TEXTO PROPUESTO:
^^^^^^^^

El irresoluble debate sostenido en los medios de comunicación sobre qué tanto y hasta dónde debe participar el Ejército Mexicano y las fuerzas armadas en tareas de seguridad pública para hacerle frente al narcotráfico, oculta el verdadero rostro y profundidad del tema. La Comisión Permanente vota un punto de acuerdo en su sesión del pasado miércoles y al día siguiente los mismos promotores del documento salen a corregirse. Mientras tanto, el Presidente de la República insiste en que el desafío de esta vertiente del crimen organizado no habrá de modificar su determinación y señala, respecto del punto de acuerdo de los legisladores, que no es momento de acobardarse. ¡Vaya calidad de debate y claridad en las posiciones!
¿Cómo llegamos hasta este punto de violencia? ¿Cuántas dependencias, funcionarios y programas fracasaron? Es más, ¿por qué consumen drogas nuestros jóvenes? ¿Tienen alguna responsabilidad los medios de comunicación en ese ambiente de culto a la violencia y al dinero fácil? Como cualquier patología social, en las adicciones hay elementos a la mano, datos, informes y otros recursos documentales para señalar en dónde y en qué fallamos como estructura social. Fijar el debate en la presencia de soldados en municipios, carreteras, rancherías, es discutir la evidencia, el efecto, lo que hoy se palpa. Si hay excesos o no, si hay apego a la ley o no. Sin embargo, mucho más importante es precisar las causas, es decir, la articulación de los elementos que propiciaron que nos encontremos en la ruta de la descomposición social. Hay temas que tratar como la calidad del sistema educativo, las oportunidades para la obtención de un empleo estable y bien remunerado, un sistema de salud adecuado y oportuno.

^^^^^^^^

DATOS PARA EXAMINAR:
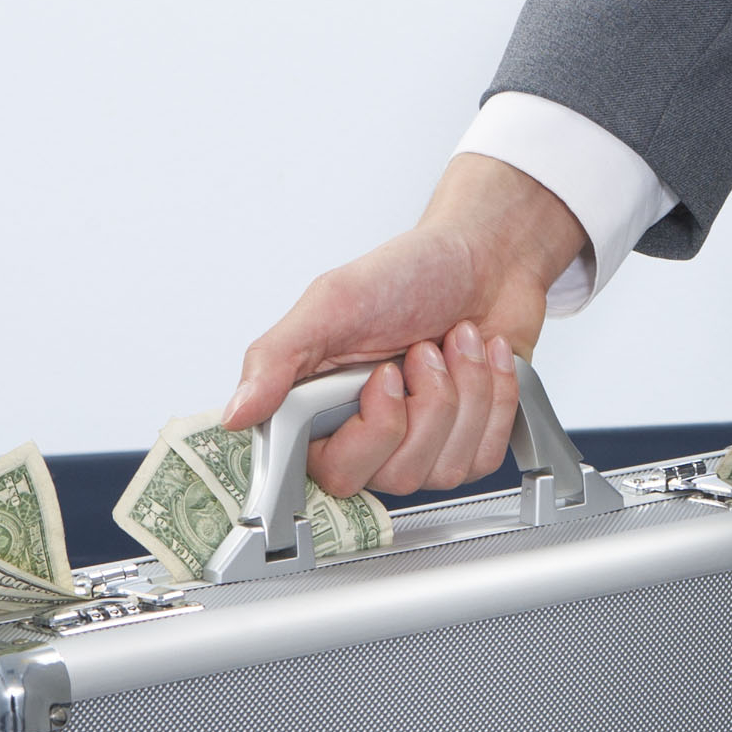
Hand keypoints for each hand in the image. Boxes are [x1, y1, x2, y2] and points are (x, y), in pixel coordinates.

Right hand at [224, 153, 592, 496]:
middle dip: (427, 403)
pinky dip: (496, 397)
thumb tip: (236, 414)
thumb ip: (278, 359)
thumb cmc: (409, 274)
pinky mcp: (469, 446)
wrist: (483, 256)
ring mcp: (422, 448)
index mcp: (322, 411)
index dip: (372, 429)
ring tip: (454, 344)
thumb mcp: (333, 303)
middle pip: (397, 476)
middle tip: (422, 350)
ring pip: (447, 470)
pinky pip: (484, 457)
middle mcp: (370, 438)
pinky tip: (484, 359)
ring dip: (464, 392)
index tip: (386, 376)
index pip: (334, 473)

^^^^^^^^

ENUNCIADO DEL EJERCICIO: Retoma, por favor, el texto sobre el Ejército y el narcotráfico justo donde termina y continúalo. Este material no tiene ningún papel aquí.

RESPUESTA:
Qué decir del sistema de imparticón de justicia en cuanto a su atingencia e imparcialidad. También, los valores cívicos y de promoción de la convivencia que la televisión, principalmente, transmite por las tardes cuando millones (sí, millones) de niños regresan de la escuela. La transformación de las reglas en las familias mexicanas da origen a la fragmentación en la búsqueda de opciones para desarrollarse, lo que ha llevado a que miles y miles de jóvenes, hombres y mujeres, emigren a Estados Unidos o a otras entidades de la República. El panorama, pese a los niveles educativos logrados, no asegura un buen trabajo. Por supuesto, el abandono del campo por parte de las políticas sociales, en particular desde el gobierno de Carlos Salinas, acentuada en las administraciones de Ernesto Zedillo y Vicente Fox, arroja a familias enteras a labores de siembra y custodia de plantíos de mariguana y amapola. No hay otra forma de sobrevivir.
El sentimiento de frustración, de decepción, es el mejor ambiente para encontrar en los estupefacientes la forma de evadir o encontrar una fallida respuesta a las interrogantes sobre el futuro personal. Llegamos hasta la necesidad de recurrir y justificar el uso de la fuerza militar, porque todo el entramado social, institucional y legal fracasó. Vivimos una crisis social de valores y los partidos políticos y las estructuras de representación no se han dado cuenta. En ese contexto, la debilidad estructural de la democracia mexicana es apenas justificable. Privilegiar el debate sobre la legalidad o no, oportunidad o no, de las fuerzas armadas, nos está desviando del tema de fondo: la situación de la justicia social.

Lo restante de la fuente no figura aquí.